= Lewis Yealland =

Lewis Ralph Yealland (1884 - 2 March 1954) was a Canadian-born therapist who moved to the United Kingdom to practise medicine during the First World War and was at the forefront of experimental shock techniques to treat shell shock.

==Early life and education==

Yealland qualified from the University of Western Ontario in 1912. He was married to Anne "Nancy" Yealland, née Harris (1894–1984); she died 21 February 1984, and her ashes were scattered at the Parish of the Ascension Burial Ground in Cambridge.

==War work==

Yealland moved to London during World War I and worked at the National Hospital for the paralyzed and epileptic; there, he mainly dealt with cases of hysteria.

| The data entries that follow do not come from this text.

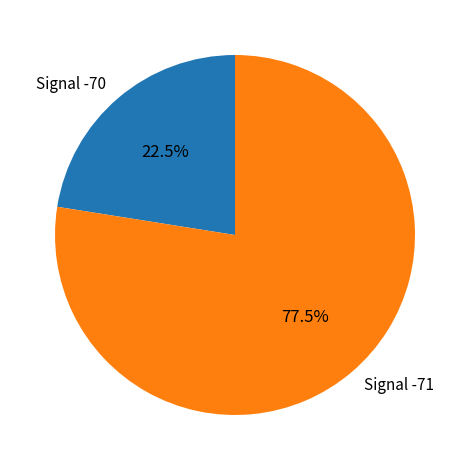

Between Signal -70 and Signal -71, which is larger?

Signal -71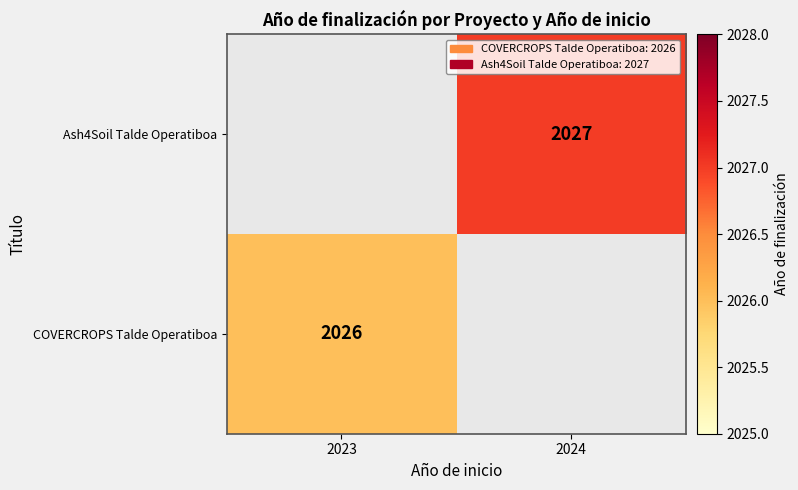

Is the value of Ash4Soil Talde Operatiboa at 2024 greater than the value of COVERCROPS Talde Operatiboa at 2023?

Yes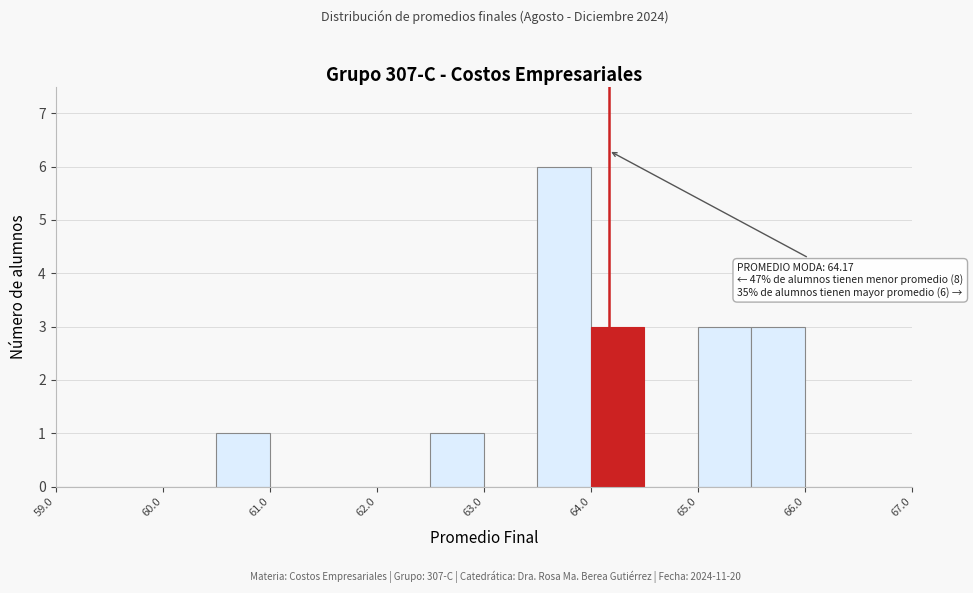

Over which range of the x-axis is the bar tallest?

63.5 to 64.0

Yealland did not consider shell shock an illness, and he believed men showing such symptoms displayed a lack of discipline or sense of duty. He practised a form of therapy based on punishment. He was an exponent of auto-suggestion. He gained a reputation for curing and sending his patients back to the trenches quickly. Yealland published his wartime findings in Hysterical Disorders of Warfare in 1918. Allegedly, Yealland claimed a success rate of 100 per cent, and while his methods of treatment were regarded as particularly unethical by the academic discourse of the 1980s, more recent research suggests that his poor reputation might have come about owing to an over-representation of successful cases in Yealland's own works.

==In popular culture==

Lewis Yealland appears in Pat Barker's Regeneration, where he is portrayed unsympathetically, treating a shell-shocked man suffering from hysterical mutism using electric shock treatment and showing no compassion for his patient.